Date of Award


Level of Access Assigned by Author

Campus-Only Thesis

Degree Name

Master of Science (MS)


Quaternary and Climate Studies


Jacquelyn Gill

Second Committee Member

Daniel Sandweiss

Third Committee Member

Brenda Hall


The warrah (Duscicyon australis), also known as the Falkland Islands wolf, was the only terrestrial mammal native to the Falkland Islands when Europeans arrived in the seventeenth century. The lack of definitive evidence of a pre-European human presence, coupled with the expansive channel separating the islands from mainland South America, raises questions about how and when the extinct, endemic D. australis arrived in the islands. Two competing theories have been proposed to explain the presence of D. australis on the Falklands: 1) the warrah crossed a hypothetical ice bridge at the Last Glacial Maximum (21,000 B.P.) when sea level was lower than present, and 2) prehistoric humans traveling from southern South America brought the warrah to the Falklands via canoes. To date, there has been no systematic investigation of whether humans were present in the Falkland Islands prior to European arrival in the eighteenth century. This study seeks to address that gap, using a combined approach of archaeology and paleoecological charcoal analysis to assess whether there is direct (e.g., artifacts) or indirect (e.g., changes in fire regime) evidence for a prehistoric human presence.

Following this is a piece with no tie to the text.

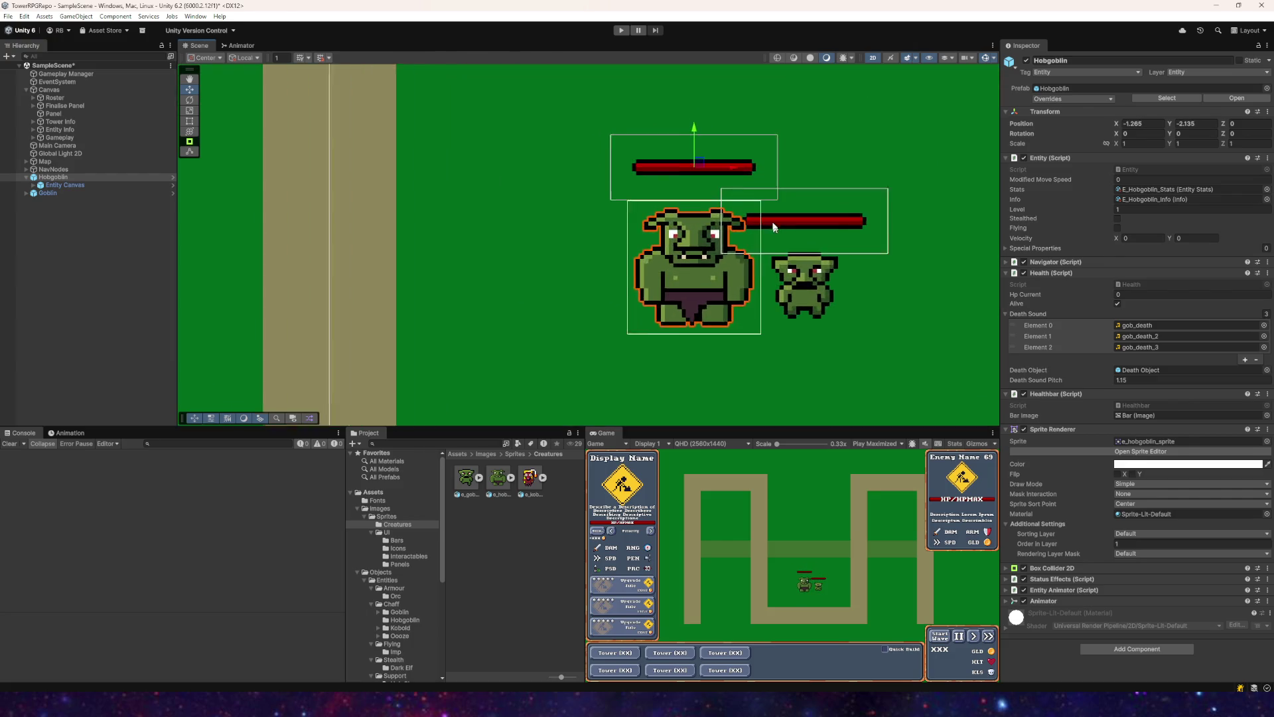
key("f")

I collected peat cores from multiple locations throughout the Falklands and preformed a systematic search for archaeological remains. Each peat core was processed and analyzed for charcoal and loss on ignition data. At New Island the close association of marine mammal and bird bone piles with an orders-of-magnitude increase in background charcoal accumulation rates (CHAR) and peak magnitude, coupled with the proximal presence of two locally sourced stone points, suggests that New Island is the earliest known evidence for a human presence in the Falkland Islands. These results support the hypothesis that humans were present in the Falklands prior to European arrival. While this study does not provide direct evidence of whether humans brought the warrah to the Falklands, the possibility of prehistoric human introduction of the canid to the Falklands cannot be ruled out. The paleoecological and archaeological record of the Falklands indicates that, at a minimum, humans have had an impact on this biodiversity hotspot for much longer than previously believed.